Date of Conferral
Doctor of Business Administration (D.B.A.)
Fire departments in the United States accounted for 31% of municipal budgets with increases of 85% spending between 2015 and 2016. The purpose of this single case study was to explore leadership strategies fire officers used to manage costs associated with hazardous operations. The conceptual framework grounding this study was transformational leadership theory. The participants in this study were 10 fire officers who manage hazardous operations in central Wisconsin. The data collection process included open-ended questions in a semistructured format resulting in transcripts, a review of fire department staffing documents, and personal journal notes. Methodological triangulation was used to compare the collected data and verified through member checking for accuracy. Upon completion of data collection, the data analysis process consisted of transcripts involving coding, grouping key words, and reconstructing data into themes. Four central themes emerged from the study: servant leadership, partnership, accountability, and creative staffing. The fire officers used servant leadership to ensure the provisions of services to internal and external customers.

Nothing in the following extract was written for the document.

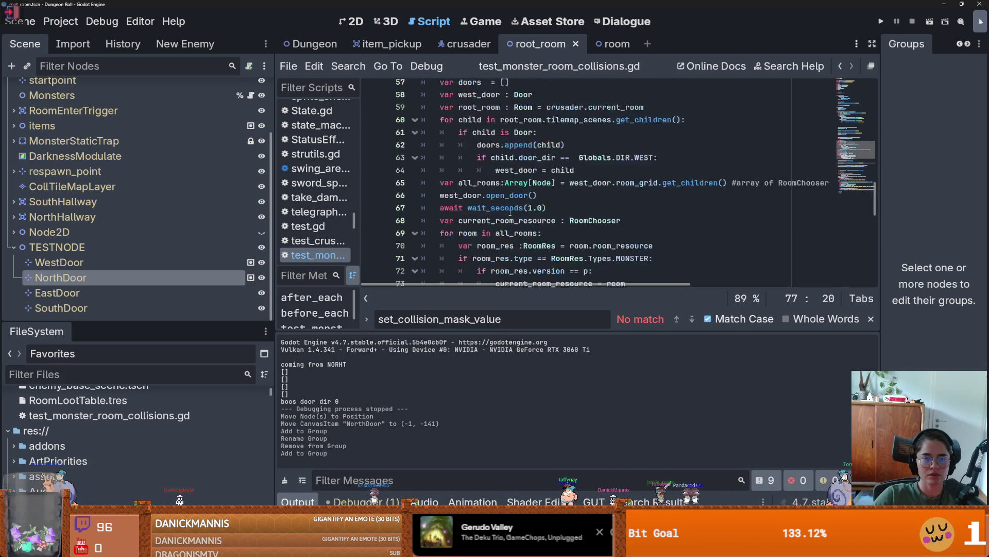
scroll(510, 213, "up", 13)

The servant leadership practice created trust and integrity. Creative staffing provided innovative cost management and fiscal responsibility to include partnership. Partnership and accountability worked in every facet of the fire department soliciting input from every level of staff. Fire officers in the study practiced transformational leadership daily in both emergency and nonemergency situations. Social implications include innovative leadership strategies and application that may help fire officers promote positive social change through saving lives of firefighters and the citizens they serve.